(WHAT IS EXPECTED) For each line in the data below that holds "university", return a copy.

(SUPPLIED MATERIAL)
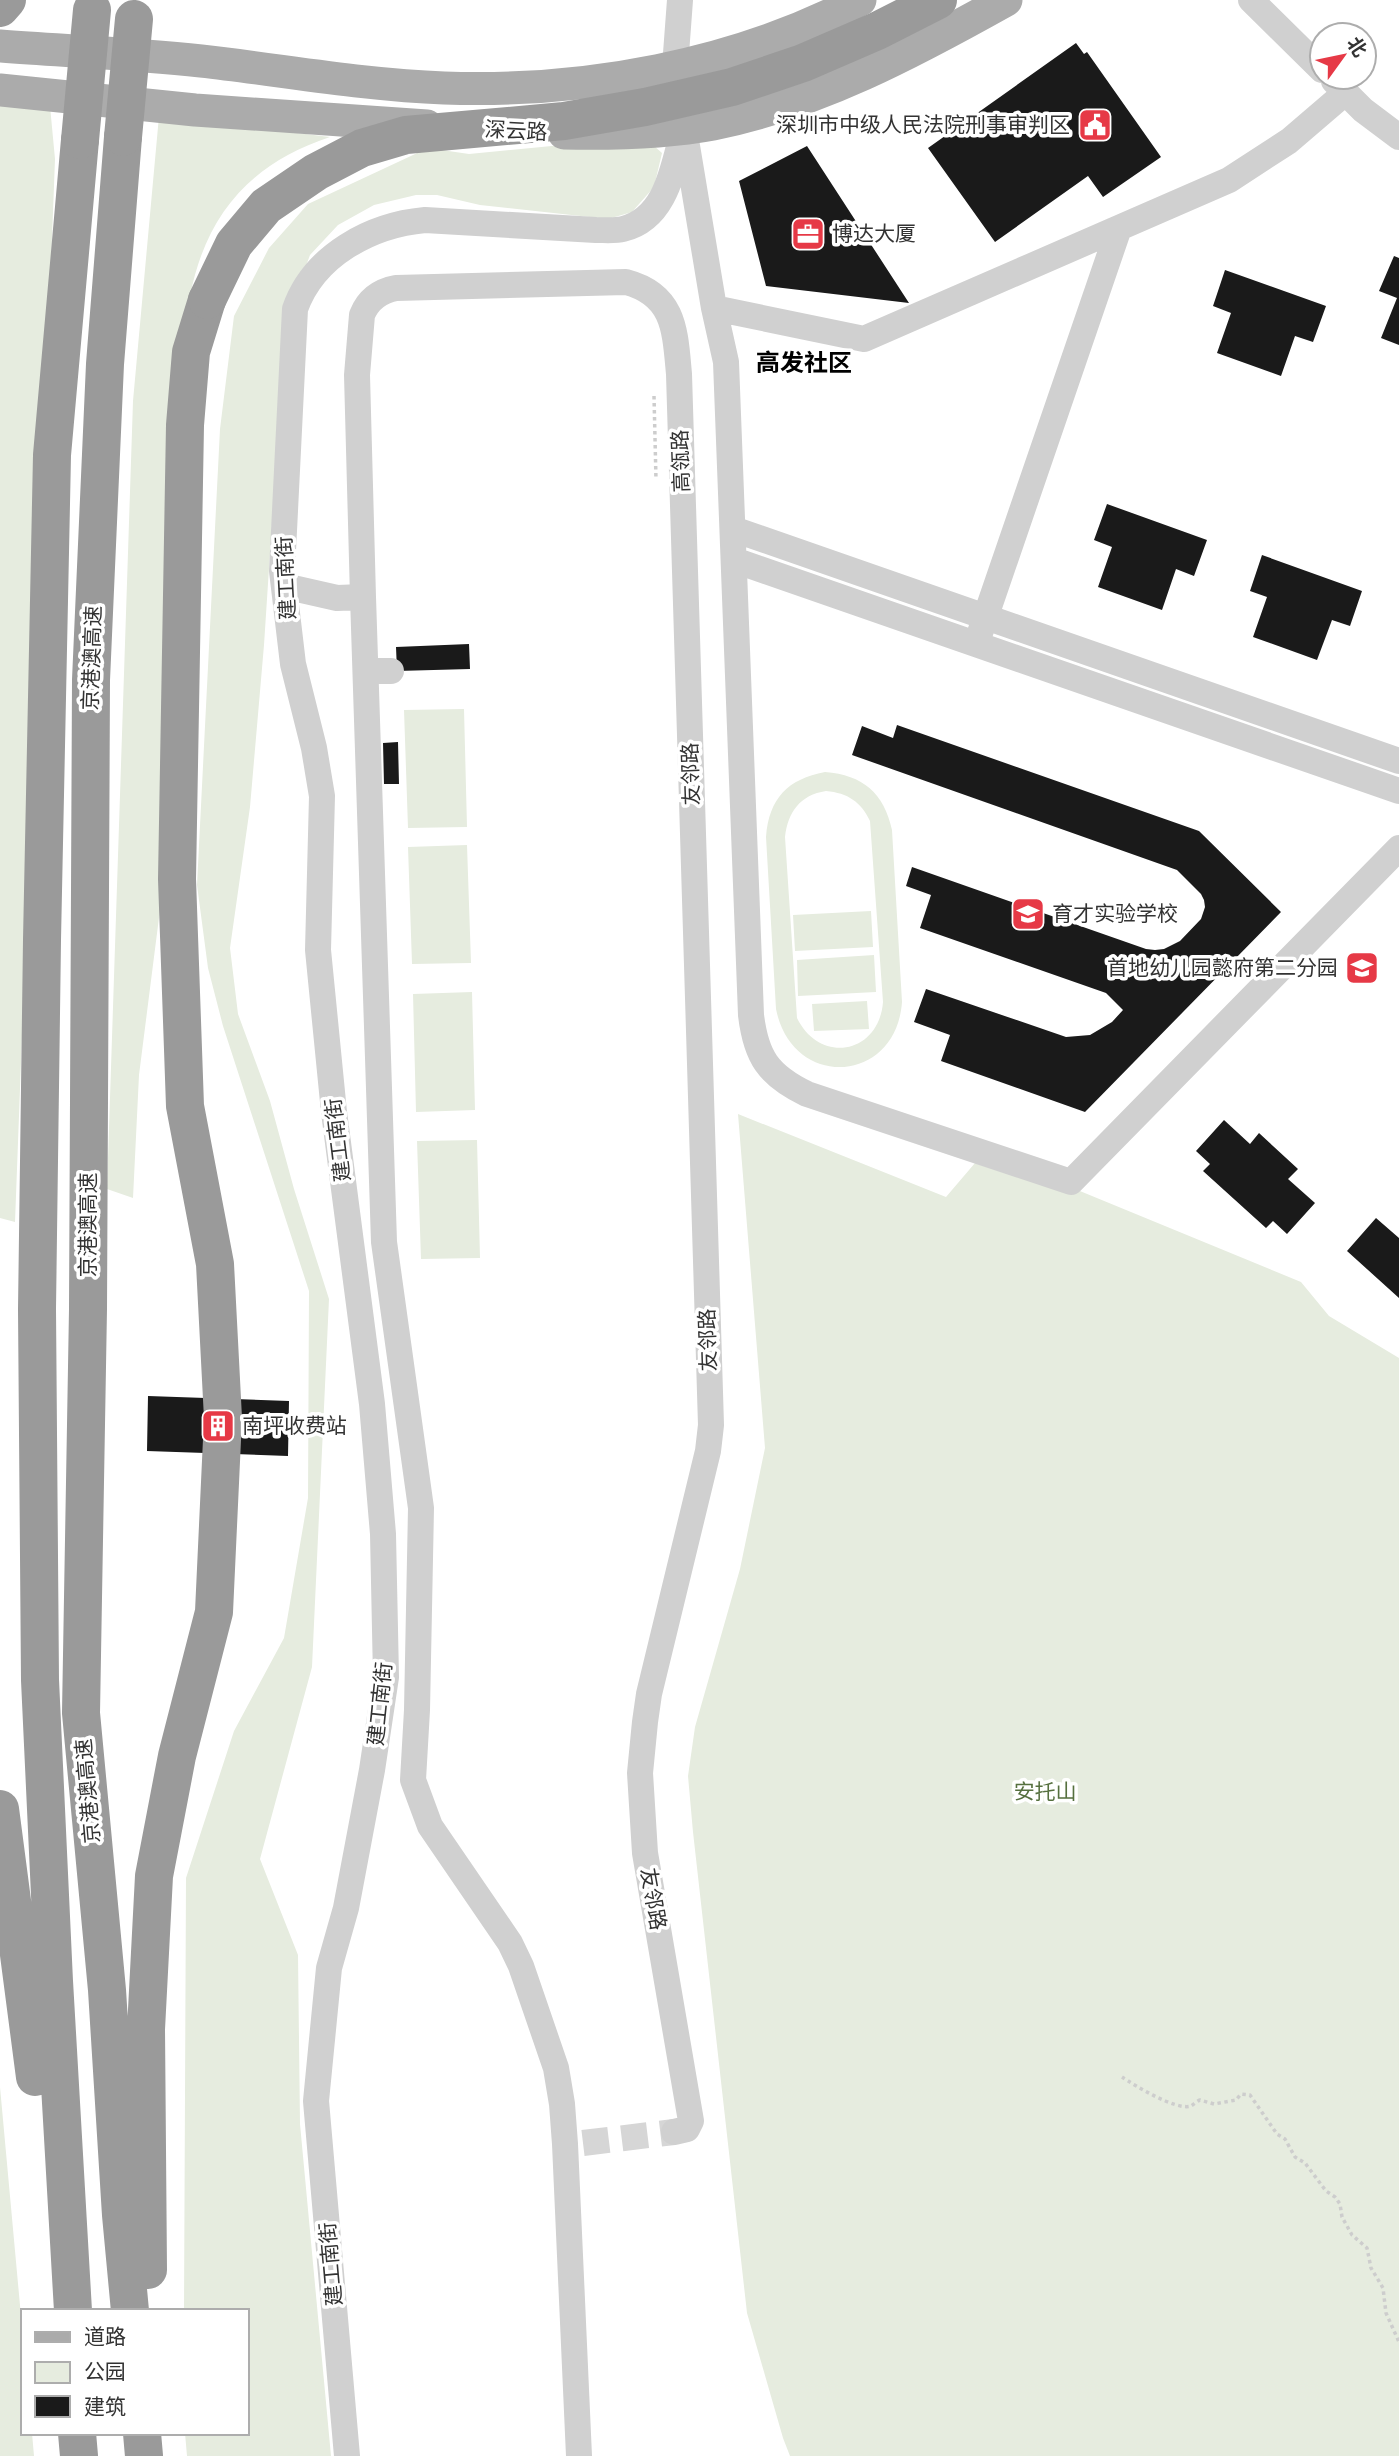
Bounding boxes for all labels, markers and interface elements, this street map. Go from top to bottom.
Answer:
north arrow [1308,21,1378,91]
text: 北 [1341,33,1372,62]
public building icon: 深圳市中级人民法院刑事审判区 [1076,106,1114,144]
place label: 深圳市中级人民法院刑事审判区 [776,112,1070,138]
street label: 深云路 [484,116,548,146]
office icon: 博达大厦 [789,215,827,253]
place label: 博达大厦 [832,221,916,247]
district label: 高发社区 [756,348,852,378]
street label: 高瓴路 [667,429,695,493]
street label: 建工南街 [271,535,301,621]
street label: 京港澳高速 [77,605,107,711]
street label: 友邻路 [677,742,705,806]
school or university icon: 育才实验学校 [1009,895,1047,933]
place label: 育才实验学校 [1052,901,1178,927]
school or university icon: 首地幼儿园懿府第二分园 [1343,949,1381,987]
place label: 首地幼儿园懿府第二分园 [1107,955,1338,981]
street label: 建工南街 [320,1097,356,1183]
street label: 京港澳高速 [75,1173,101,1278]
street label: 友邻路 [694,1308,722,1372]
building icon: 南坪收费站 [199,1407,237,1445]
place label: 南坪收费站 [242,1413,347,1439]
street label: 建工南街 [363,1661,397,1747]
street label: 京港澳高速 [70,1738,106,1844]
park label: 安托山 [1014,1779,1077,1805]
street label: 友邻路 [635,1866,671,1932]
street label: 建工南街 [314,2221,348,2307]
legend [21,2309,248,2435]
text: 道路 [84,2324,126,2350]
text: 公园 [84,2359,126,2385]
text: 建筑 [84,2394,126,2420]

(SOLUTION BELOW)
school or university icon: 育才实验学校 [1009,895,1047,933]
school or university icon: 首地幼儿园懿府第二分园 [1343,949,1381,987]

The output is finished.